[Start of Dataset extract]
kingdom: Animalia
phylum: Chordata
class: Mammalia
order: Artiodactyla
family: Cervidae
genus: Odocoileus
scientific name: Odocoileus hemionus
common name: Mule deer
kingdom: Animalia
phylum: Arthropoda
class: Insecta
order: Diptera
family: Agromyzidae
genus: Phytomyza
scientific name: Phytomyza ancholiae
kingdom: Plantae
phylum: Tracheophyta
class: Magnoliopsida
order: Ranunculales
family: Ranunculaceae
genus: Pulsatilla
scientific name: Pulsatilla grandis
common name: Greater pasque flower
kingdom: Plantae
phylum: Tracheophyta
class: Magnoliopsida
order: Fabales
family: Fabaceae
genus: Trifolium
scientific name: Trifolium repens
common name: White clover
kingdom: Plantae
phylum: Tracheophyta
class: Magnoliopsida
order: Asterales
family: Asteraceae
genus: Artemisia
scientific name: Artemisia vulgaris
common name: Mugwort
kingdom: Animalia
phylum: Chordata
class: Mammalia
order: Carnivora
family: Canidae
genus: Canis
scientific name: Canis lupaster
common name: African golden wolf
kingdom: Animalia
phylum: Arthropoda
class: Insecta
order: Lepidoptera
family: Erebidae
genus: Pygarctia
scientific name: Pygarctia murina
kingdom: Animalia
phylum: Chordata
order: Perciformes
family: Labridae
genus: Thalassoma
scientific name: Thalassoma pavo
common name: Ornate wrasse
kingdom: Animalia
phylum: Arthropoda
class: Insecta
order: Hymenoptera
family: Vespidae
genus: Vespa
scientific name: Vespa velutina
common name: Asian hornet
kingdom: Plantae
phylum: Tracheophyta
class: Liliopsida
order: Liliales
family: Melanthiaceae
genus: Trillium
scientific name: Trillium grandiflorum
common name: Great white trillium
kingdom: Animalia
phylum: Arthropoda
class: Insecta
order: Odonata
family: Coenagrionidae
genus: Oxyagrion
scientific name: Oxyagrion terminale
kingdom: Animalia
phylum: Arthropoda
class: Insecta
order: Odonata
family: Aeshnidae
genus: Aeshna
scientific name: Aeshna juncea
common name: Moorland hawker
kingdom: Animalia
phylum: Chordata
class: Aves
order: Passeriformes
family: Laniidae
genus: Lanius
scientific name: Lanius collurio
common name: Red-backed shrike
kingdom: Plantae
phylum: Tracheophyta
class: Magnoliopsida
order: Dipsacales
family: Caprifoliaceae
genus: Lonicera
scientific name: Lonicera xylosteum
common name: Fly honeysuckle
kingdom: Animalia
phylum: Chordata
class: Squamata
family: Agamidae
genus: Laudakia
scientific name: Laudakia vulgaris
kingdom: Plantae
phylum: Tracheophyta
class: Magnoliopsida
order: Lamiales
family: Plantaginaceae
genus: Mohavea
[End of Dataset extract]
■ **Your goal**:
Reproduce every line of the records above word for word, keeping them in the same order.

■ **Exercise output**:
kingdom: Animalia
phylum: Chordata
class: Mammalia
order: Artiodactyla
family: Cervidae
genus: Odocoileus
scientific name: Odocoileus hemionus
common name: Mule deer
kingdom: Animalia
phylum: Arthropoda
class: Insecta
order: Diptera
family: Agromyzidae
genus: Phytomyza
scientific name: Phytomyza ancholiae
kingdom: Plantae
phylum: Tracheophyta
class: Magnoliopsida
order: Ranunculales
family: Ranunculaceae
genus: Pulsatilla
scientific name: Pulsatilla grandis
common name: Greater pasque flower
kingdom: Plantae
phylum: Tracheophyta
class: Magnoliopsida
order: Fabales
family: Fabaceae
genus: Trifolium
scientific name: Trifolium repens
common name: White clover
kingdom: Plantae
phylum: Tracheophyta
class: Magnoliopsida
order: Asterales
family: Asteraceae
genus: Artemisia
scientific name: Artemisia vulgaris
common name: Mugwort
kingdom: Animalia
phylum: Chordata
class: Mammalia
order: Carnivora
family: Canidae
genus: Canis
scientific name: Canis lupaster
common name: African golden wolf
kingdom: Animalia
phylum: Arthropoda
class: Insecta
order: Lepidoptera
family: Erebidae
genus: Pygarctia
scientific name: Pygarctia murina
kingdom: Animalia
phylum: Chordata
order: Perciformes
family: Labridae
genus: Thalassoma
scientific name: Thalassoma pavo
common name: Ornate wrasse
kingdom: Animalia
phylum: Arthropoda
class: Insecta
order: Hymenoptera
family: Vespidae
genus: Vespa
scientific name: Vespa velutina
common name: Asian hornet
kingdom: Plantae
phylum: Tracheophyta
class: Liliopsida
order: Liliales
family: Melanthiaceae
genus: Trillium
scientific name: Trillium grandiflorum
common name: Great white trillium
kingdom: Animalia
phylum: Arthropoda
class: Insecta
order: Odonata
family: Coenagrionidae
genus: Oxyagrion
scientific name: Oxyagrion terminale
kingdom: Animalia
phylum: Arthropoda
class: Insecta
order: Odonata
family: Aeshnidae
genus: Aeshna
scientific name: Aeshna juncea
common name: Moorland hawker
kingdom: Animalia
phylum: Chordata
class: Aves
order: Passeriformes
family: Laniidae
genus: Lanius
scientific name: Lanius collurio
common name: Red-backed shrike
kingdom: Plantae
phylum: Tracheophyta
class: Magnoliopsida
order: Dipsacales
family: Caprifoliaceae
genus: Lonicera
scientific name: Lonicera xylosteum
common name: Fly honeysuckle
kingdom: Animalia
phylum: Chordata
class: Squamata
family: Agamidae
genus: Laudakia
scientific name: Laudakia vulgaris
kingdom: Plantae
phylum: Tracheophyta
class: Magnoliopsida
order: Lamiales
family: Plantaginaceae
genus: Mohavea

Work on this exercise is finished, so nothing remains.